▸ Task objective: Identify the line in which "17L-7.5 6A9.5 9.5" appears, then reproduce that line and all remaining lines of the records word for word.
= Beginning of Section =
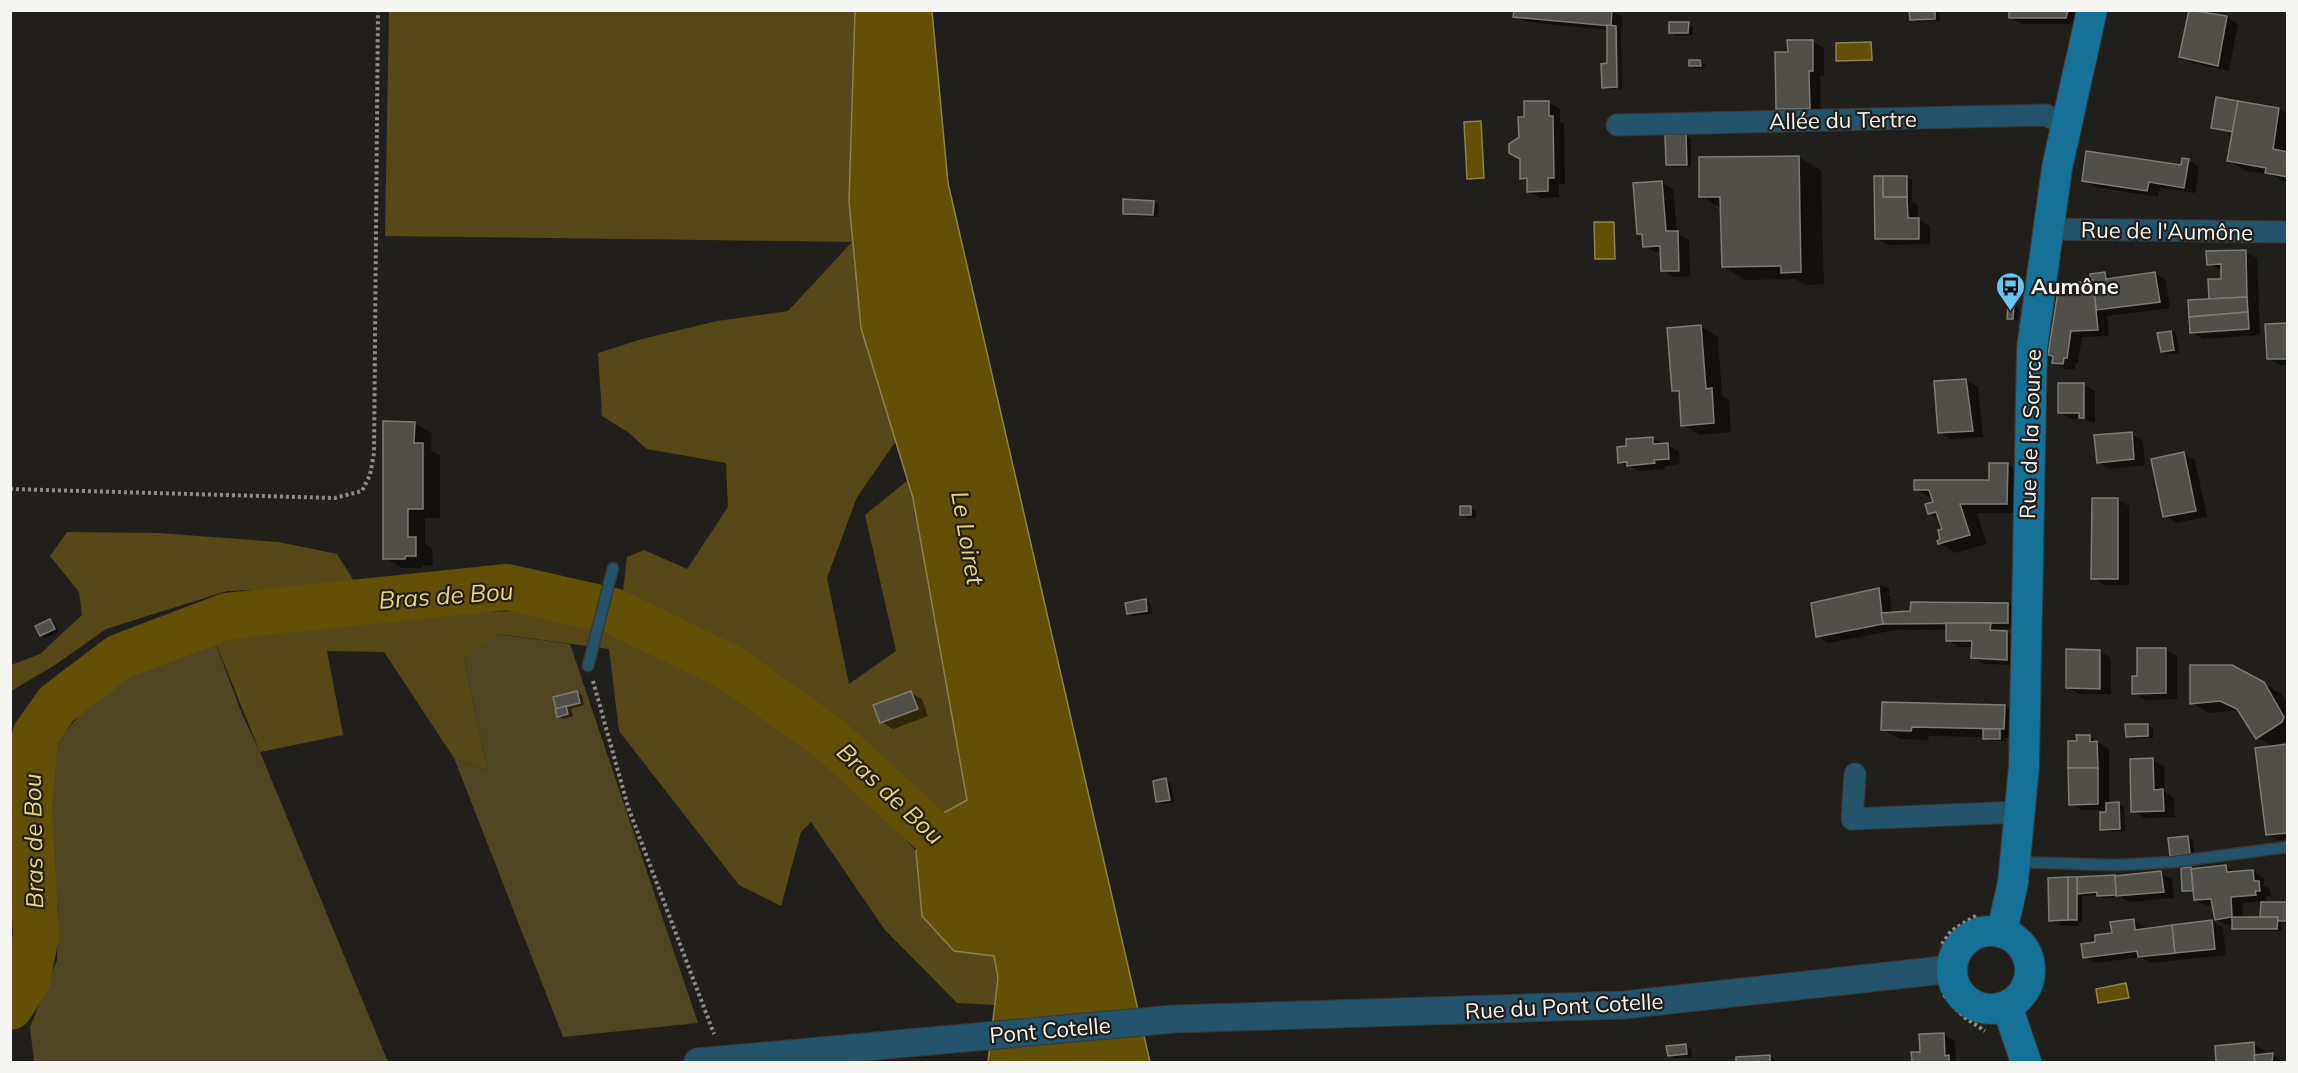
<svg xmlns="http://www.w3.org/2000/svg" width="2298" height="1073" viewBox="0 0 2298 1073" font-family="Mulish,sans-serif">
<rect width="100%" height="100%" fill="#211f1b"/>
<g fill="#504623">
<path d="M497 634 570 644 698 1023 563 1037 454 758 488 771 464 659Z"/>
<path d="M214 639 242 714 260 752 388 1062H34L30 1027 57 960 58 908 48 874 44 816 48 766 60 738 87 706 120 677Z"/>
</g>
<g fill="#564917">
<path d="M389 11H855L849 201 861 328 896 441 857 497 827 578 849 684 896 651 865 515 908 480 913 498 967 800 938 816 830 716 647 603 623 591 627 557 644 550 687 569 728 507 726 463 647 449 629 433 602 416 598 353 642 339 717 321 788 311 852 242 385 236Z"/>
<path d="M67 532 159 533 279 542 337 554 357 586 227 591 106 629 55 665 11 691V665L40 654 82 615 79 592 50 556Z"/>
<path d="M521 611 571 618 746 694 877 808 916 851 922 916 954 951 994 956 998 978 995 1005 957 1003 885 930 811 822 801 832 781 906 739 885 619 731 609 649 498 634 464 659 488 771 454 758 384 652 327 651 343 735 260 752 214 639 276 625 399 615Z"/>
</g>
<g fill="#615006" stroke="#8d824c" stroke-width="1.5">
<path d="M855 11H932L948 183 1150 1062H988L998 978 994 956 954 951 922 916 916 851 938 816 967 800 913 498 861 328 849 201Z"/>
<path d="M1871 42 1872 60 1836 61V43Z"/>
<path d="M1481 121 1484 178 1467 179 1464 122Z"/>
<path d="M1594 222H1614L1615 259H1595Z"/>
<path d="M2126 983 2129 998 2098 1003 2096 989Z"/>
</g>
<g fill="#0007" fill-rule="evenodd">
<path d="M1608 10 1623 17 1621 31 1622 89H1619L1618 31H1615L1616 89 1609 90 1603 87 1609 65V30L1526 22 1515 16Z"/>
<path d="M1911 10H1939L1940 21 1917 22 1911 19Z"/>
<path d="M2023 10H2080L2078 24H2022L2011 18Z"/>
<path d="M2227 17 2238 24 2229 71 2192 63 2181 57Z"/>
<path d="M1688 24 1693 27V35L1676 36 1671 33Z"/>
<path d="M1812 41 1824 48V76H1820L1821 115H1789L1777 109 1789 53Z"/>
<path d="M1700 62 1705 65 1706 68H1695L1690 65Z"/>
<path d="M1548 102 1560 109V122L1564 124 1565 184H1559V197L1540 198 1528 191 1529 181 1522 178 1521 137 1525 119Z"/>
<path d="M2279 109 2288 114V183L2270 174 2246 171 2229 161 2234 133 2212 127Z"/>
<path d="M1685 136 1691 139V167H1672L1667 164Z"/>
<path d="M1799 157 1821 170 1824 284 1806 285 1795 279 1746 280 1723 267 1722 209 1701 196Z"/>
<path d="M2188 160 2199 167 2195 193 2160 188 2158 197 2095 187 2084 180 2182 166Z"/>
<path d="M1906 177 1912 180V202L1918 205V219L1930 226V244L1887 245 1876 238Z"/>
<path d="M1661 182 1673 189 1677 233 1689 240 1690 276 1674 277 1662 270V252H1656L1644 246 1643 236 1639 233Z"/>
<path d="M1154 202 1159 205 1158 217 1130 216 1125 213Z"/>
<path d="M2245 252 2257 258 2260 335 2203 339 2192 332 2223 280 2222 270 2208 264Z"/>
<path d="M2105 273 2115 279 2155 273 2166 280 2170 308 2107 316 2109 336 2082 337 2078 363H2075V370L2065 369 2054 362V357L2050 355 2091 281 2092 275Z"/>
<path d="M2014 306 2019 309 2018 321 2008 318Z"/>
<path d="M2288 324V365H2280L2269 359Z"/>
<path d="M1701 327 1718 337 1722 396 1729 400 1731 432 1700 435 1683 425 1680 395 1673 390Z"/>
<path d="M2170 330 2176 333 2179 353 2167 354 2162 351 2159 332Z"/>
<path d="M1966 380 1978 387 1983 437 1951 439 1939 432Z"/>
<path d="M2083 384 2095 391V423L2084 419H2071L2060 412Z"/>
<path d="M414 423 432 433 431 450 440 455V518H425V544L432 548 433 565H422V568H402L385 558Z"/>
<path d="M2131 434 2143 441 2145 465 2110 469 2098 462Z"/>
<path d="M1652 438 1679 451 1680 464 1665 466V469L1640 471 1619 462Z"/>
<path d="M2184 454 2195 460 2207 517 2176 523 2165 516Z"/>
<path d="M2007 464 2024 474V513H1977L1987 544 1956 553 1939 543 1942 540 1944 530 1940 520 1930 513 1935 503 1932 499 1915 489 1991 481Z"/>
<path d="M2118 500 2129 506V585H2104L2093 578Z"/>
<path d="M1471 508 1476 511V518H1467L1462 514Z"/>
<path d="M1880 585 1889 588 1890 593 1886 594 1890 596 1892 614 2008 604 2019 611V629H2002V632H2007L2018 639V665L1984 664 1973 658V647H1959L1948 640V629L1895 630 1829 643 1818 636 1878 590 1881 591Z"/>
<path d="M1146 601 1151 604 1152 614 1133 616 1128 613Z"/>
<path d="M50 620 55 623 59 632 46 638 41 635Z"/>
<path d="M2165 649 2177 656V699L2145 700 2133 693 2139 677Z"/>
<path d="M2068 651H2100L2111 658V694H2079L2067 687Z"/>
<path d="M2263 683 2281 694 2288 704V739L2275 747 2288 746V839L2279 840 2267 834 2273 747 2257 738 2239 710 2209 713 2192 703Z"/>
<path d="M577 692 582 695 584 705 571 709 573 716 563 719 558 716Z"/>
<path d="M911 693 922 699 928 716 893 729 882 722Z"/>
<path d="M2005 706 2022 716 2021 738H2004V741H1989L1984 737 1929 736 1928 740 1900 739 1882 729Z"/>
<path d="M2147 725 2153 728V738L2132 739 2127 736Z"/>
<path d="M2089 737 2109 749V804H2119L2124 807 2125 831 2107 832 2101 829V810H2082L2070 804 2078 743Z"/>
<path d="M2153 760 2164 766 2165 792 2174 798 2175 817 2144 818 2133 811Z"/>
<path d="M1165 780 1171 783 1174 802 1163 804 1158 801Z"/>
<path d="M2187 837 2193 840 2194 856 2177 858 2171 855Z"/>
<path d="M2226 867 2236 873 2252 871 2264 878V886L2270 889 2271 897 2266 896 2267 903H2288V925L2282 922V931H2239L2233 928V924L2227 925 2216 919 2214 905 2207 906 2196 900 2195 893H2189L2183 890 2191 868 2194 870ZM2262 901V919H2243L2242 903Z"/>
<path d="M2160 873 2172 879 2174 898 2129 902 2120 897 2104 898 2098 895 2082 896V922H2079V926H2062L2050 920V880Z"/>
<path d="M2133 921 2145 927V930L2211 921 2223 928 2226 955 2150 963 2141 957 2096 963 2084 957 2096 943Z"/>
<path d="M1944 1035 1955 1041 1956 1061 1959 1062H1913V1054L1921 1053Z"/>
<path d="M2253 1044 2265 1051V1055H2273L2284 1062H2218L2217 1047Z"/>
<path d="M1685 1046 1691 1049 1692 1057 1675 1058 1670 1055Z"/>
<path d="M1770 1057 1779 1062H1737V1059Z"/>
</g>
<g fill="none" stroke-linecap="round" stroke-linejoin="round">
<path stroke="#615006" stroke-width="46" d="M10 1007 27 981 36 936 29 810 35 735 57 704 119 657 227 616 507 587 613 611 729 667 831 740 950 849 974 877"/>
</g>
<g fill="#514f4a" stroke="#7c7b75" stroke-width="1.5">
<path d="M1514 10H1612L1611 26 1513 17Z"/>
<path d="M1909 10H1935V19L1910 20Z"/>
<path d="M2009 10H2068L2066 18H2009Z"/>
<path d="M2189 10 2227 16 2218 66 2179 57Z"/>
<path d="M1669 22H1689L1688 33H1669Z"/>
<path d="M1607 25 1616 26 1617 87 1602 88 1601 64 1607 63Z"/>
<path d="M1787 40H1813V71H1809L1810 109H1776L1775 52H1788Z"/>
<path d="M1689 60H1700L1701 66H1689Z"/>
<path d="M2216 97 2238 101 2233 132 2211 128Z"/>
<path d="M1524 101H1549V116H1553L1554 178H1548V191L1527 192V178L1520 179V159L1509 153V144L1519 137 1518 117H1524Z"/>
<path d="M2238 101 2279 108 2273 149 2288 152V177L2265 173 2266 168 2227 161Z"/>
<path d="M1686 134 1687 165H1666L1665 135Z"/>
<path d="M2086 151 2181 165 2182 158 2189 159 2184 188 2149 182 2147 191 2082 181Z"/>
<path d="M1799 156 1801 272 1781 273V266L1722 267 1720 197H1699V157Z"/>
<path d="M1874 176H1883V197H1907L1908 218H1919V239H1875Z"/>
<rect x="1883" y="176" width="24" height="21"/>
<path d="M1662 181 1666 231H1678L1679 271H1661L1660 246 1643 247 1642 234H1637L1633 183Z"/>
<path d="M1123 199 1154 201 1153 215 1123 214Z"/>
<path d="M2246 250 2247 297 2209 299 2208 279H2221V264L2207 265 2206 251Z"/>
<path d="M2105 272 2106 279 2155 272 2160 302 2096 310 2093 280H2090V274Z"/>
<path d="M2093 280 2098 330 2071 331 2067 358H2064L2063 364 2052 363 2053 356 2048 355 2059 285Z"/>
<path d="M2247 297 2248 312 2189 317 2188 300Z"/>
<path d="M2008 304 2014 305 2013 319H2007Z"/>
<path d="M2248 312 2249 329 2190 333 2189 317Z"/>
<path d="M2288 323V359H2267L2265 324Z"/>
<path d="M1701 325 1706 389 1712 388 1714 423 1681 426 1679 391H1672L1667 328Z"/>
<path d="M2171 331 2174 350 2161 352 2157 333Z"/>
<path d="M1966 379 1973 431 1938 433 1934 381Z"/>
<path d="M2058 383H2084V418H2079V413H2058Z"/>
<path d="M383 421 415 422 414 443H423V509H408V537H416V556H406L405 559H383Z"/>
<path d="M2132 432 2134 459 2097 463 2094 435Z"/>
<path d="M1653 437V444L1668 443 1669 459 1654 460 1655 463 1627 466V462L1618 463 1617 447 1626 446V439Z"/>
<path d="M2184 452 2196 511 2163 517 2151 459Z"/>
<path d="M1989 463H2008L2007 504H1960L1970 535 1938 544 1937 541 1940 539 1938 530 1942 529 1936 512 1928 514 1925 504 1933 502 1929 490H1914V480H1989Z"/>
<path d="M2092 498H2118V579H2091Z"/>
<rect x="1460" y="506" width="11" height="9"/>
<path d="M1879 588 1883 624 1816 637 1811 603Z"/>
<path d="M1146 599 1147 611 1127 614 1125 603Z"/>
<path d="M1911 602 2008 603V623L1883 624 1881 613 1910 611Z"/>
<path d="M50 619 55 629 40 636 35 626Z"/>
<path d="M1946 623H1991L1990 630 2007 631V660L1971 658 1972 641H1946Z"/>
<path d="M2137 648H2166V693L2132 694V676H2137Z"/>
<path d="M2066 649 2100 650V689L2066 688Z"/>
<path d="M2190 665H2232L2264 682 2284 717 2282 722 2256 739 2237 709 2220 701 2190 704Z"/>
<path d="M577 691 580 703 556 709 553 697Z"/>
<path d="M911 691 918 709 880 723 873 705Z"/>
<path d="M1882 702 2005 705 2004 729 1912 727 1911 731 1881 730Z"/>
<path d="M566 706 568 714 557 717 555 709Z"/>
<path d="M2125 724H2148V736L2126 737Z"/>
<rect x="1983" y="729" width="17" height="10"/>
<path d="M2076 735H2090V742L2097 741 2098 768H2068V741H2077Z"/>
<path d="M2288 744V833L2266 835 2255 748Z"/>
<path d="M2153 758 2154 790 2163 789 2164 811 2131 812 2130 759Z"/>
<path d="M2068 768H2098V804L2069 805Z"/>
<path d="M1166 778 1170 800 1156 802 1153 781Z"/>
<path d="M2119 802 2120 829 2100 830V812H2106V803Z"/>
<path d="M2188 836 2190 854 2170 856 2168 838Z"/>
<path d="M2226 865 2227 872 2253 870 2254 881H2259L2260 891H2255L2256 895 2231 897 2232 917 2215 920 2211 899 2194 900 2191 869Z"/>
<path d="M2191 867 2193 891H2182L2181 868Z"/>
<path d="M2161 871 2164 892 2116 896 2115 876Z"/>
<path d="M2115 875 2116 895 2097 896V892L2077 894V877Z"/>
<path d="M2068 877V920L2049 921 2048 878Z"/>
<rect x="2068" y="877" width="9" height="43"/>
<path d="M2261 902H2288V921H2277L2278 917H2260Z"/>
<path d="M2232 917H2278L2277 929H2232Z"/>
<path d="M2134 919 2135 930 2172 925 2175 953 2138 957 2137 951 2083 958 2081 944 2095 942V935L2112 933 2110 922Z"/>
<path d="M2212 920 2215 949 2175 953 2172 925Z"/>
<path d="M1944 1033 1945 1056 1949 1055V1062H1912L1911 1052H1920L1919 1034Z"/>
<path d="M2254 1042 2255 1062H2216L2215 1046Z"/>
<path d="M1686 1044 1687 1054 1668 1056 1666 1046Z"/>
<path d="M2273 1053 2272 1062H2255L2254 1055Z"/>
<path d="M1770 1055V1062H1736V1057Z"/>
</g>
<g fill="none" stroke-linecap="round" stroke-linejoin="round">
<defs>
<g id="service">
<path d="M588 666 613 568"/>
<path d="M2016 862 2115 865 2173 862 2288 847"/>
</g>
<g id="minor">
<path d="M1617 125 2046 115 2067 126"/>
<path d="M2047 229 2288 232"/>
<path d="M1855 774 1852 819 2020 812"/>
</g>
<path id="tertiary" d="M698 1062 1174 1019 1624 1005 1952 969"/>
<g id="secondary">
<circle cx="1991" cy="970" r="39"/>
<path d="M2002 932 2013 882 2024 766 2032 348 2057 168 2092 10"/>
<path d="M2007 1006 2026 1062"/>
</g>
</defs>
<use href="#service" stroke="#3a3935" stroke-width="13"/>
<use href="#minor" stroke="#3a3935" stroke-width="23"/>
<use href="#tertiary" stroke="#3a3935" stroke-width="29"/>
<use href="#secondary" stroke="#3a3935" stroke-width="32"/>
<g stroke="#8d8c88" stroke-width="4" stroke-dasharray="3 3" stroke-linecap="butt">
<path d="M10 489 335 498 362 491 370 475 374 453 378 10"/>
<path d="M593 681 628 807 714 1034"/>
<path d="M2031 937 2041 974 2034 1000"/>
<path d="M1942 944 1951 931 1977 915"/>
<path d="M1944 995 1964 1017 1985 1031"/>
</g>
<use href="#service" stroke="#23546c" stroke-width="10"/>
<use href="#minor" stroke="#23546c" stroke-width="21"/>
<use href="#tertiary" stroke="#23546c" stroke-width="27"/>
<use href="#secondary" stroke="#157198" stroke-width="30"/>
</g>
<defs>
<symbol id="bus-pin" viewBox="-11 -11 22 30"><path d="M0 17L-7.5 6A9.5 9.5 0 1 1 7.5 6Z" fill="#6ac3f1" stroke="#211f1b"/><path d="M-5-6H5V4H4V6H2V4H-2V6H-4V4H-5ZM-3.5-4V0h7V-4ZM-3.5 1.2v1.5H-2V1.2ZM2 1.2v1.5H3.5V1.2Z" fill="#111"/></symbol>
</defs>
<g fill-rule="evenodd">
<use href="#bus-pin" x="1994" y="270" width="33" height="45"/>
</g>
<g text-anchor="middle" stroke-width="4.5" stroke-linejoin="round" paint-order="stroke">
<g font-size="22" fill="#f5f5f1" stroke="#211f1b">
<text transform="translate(1843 120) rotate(-1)" y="8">Allée du Tertre</text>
<text transform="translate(2167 231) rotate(1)" y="8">Rue de l'Aumône</text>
<text transform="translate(2030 434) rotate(-88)" y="8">Rue de la Source</text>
<text transform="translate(1564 1006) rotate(-3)" y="8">Rue du Pont Cotelle</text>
<text transform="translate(1050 1030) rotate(-5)" y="8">Pont Cotelle</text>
</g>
<g font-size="22" font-weight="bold" fill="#f5f5f1" stroke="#211f1b" text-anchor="start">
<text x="2031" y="294">Aumône</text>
</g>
<g font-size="24" font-style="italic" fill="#eed578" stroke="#211f1b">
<text transform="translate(967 538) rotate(80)" y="8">Le Loiret</text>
<text transform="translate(446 596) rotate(-4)" y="8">Bras de Bou</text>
<text transform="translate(890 794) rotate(43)" y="8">Bras de Bou</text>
<text transform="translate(34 841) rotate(-91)" y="8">Bras de Bou</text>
</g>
</g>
<rect width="2298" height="1073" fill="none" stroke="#f5f5f1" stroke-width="24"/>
</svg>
= End of Section =
▸ Completed task:
<symbol id="bus-pin" viewBox="-11 -11 22 30"><path d="M0 17L-7.5 6A9.5 9.5 0 1 1 7.5 6Z" fill="#6ac3f1" stroke="#211f1b"/><path d="M-5-6H5V4H4V6H2V4H-2V6H-4V4H-5ZM-3.5-4V0h7V-4ZM-3.5 1.2v1.5H-2V1.2ZM2 1.2v1.5H3.5V1.2Z" fill="#111"/></symbol>
</defs>
<g fill-rule="evenodd">
<use href="#bus-pin" x="1994" y="270" width="33" height="45"/>
</g>
<g text-anchor="middle" stroke-width="4.5" stroke-linejoin="round" paint-order="stroke">
<g font-size="22" fill="#f5f5f1" stroke="#211f1b">
<text transform="translate(1843 120) rotate(-1)" y="8">Allée du Tertre</text>
<text transform="translate(2167 231) rotate(1)" y="8">Rue de l'Aumône</text>
<text transform="translate(2030 434) rotate(-88)" y="8">Rue de la Source</text>
<text transform="translate(1564 1006) rotate(-3)" y="8">Rue du Pont Cotelle</text>
<text transform="translate(1050 1030) rotate(-5)" y="8">Pont Cotelle</text>
</g>
<g font-size="22" font-weight="bold" fill="#f5f5f1" stroke="#211f1b" text-anchor="start">
<text x="2031" y="294">Aumône</text>
</g>
<g font-size="24" font-style="italic" fill="#eed578" stroke="#211f1b">
<text transform="translate(967 538) rotate(80)" y="8">Le Loiret</text>
<text transform="translate(446 596) rotate(-4)" y="8">Bras de Bou</text>
<text transform="translate(890 794) rotate(43)" y="8">Bras de Bou</text>
<text transform="translate(34 841) rotate(-91)" y="8">Bras de Bou</text>
</g>
</g>
<rect width="2298" height="1073" fill="none" stroke="#f5f5f1" stroke-width="24"/>
</svg>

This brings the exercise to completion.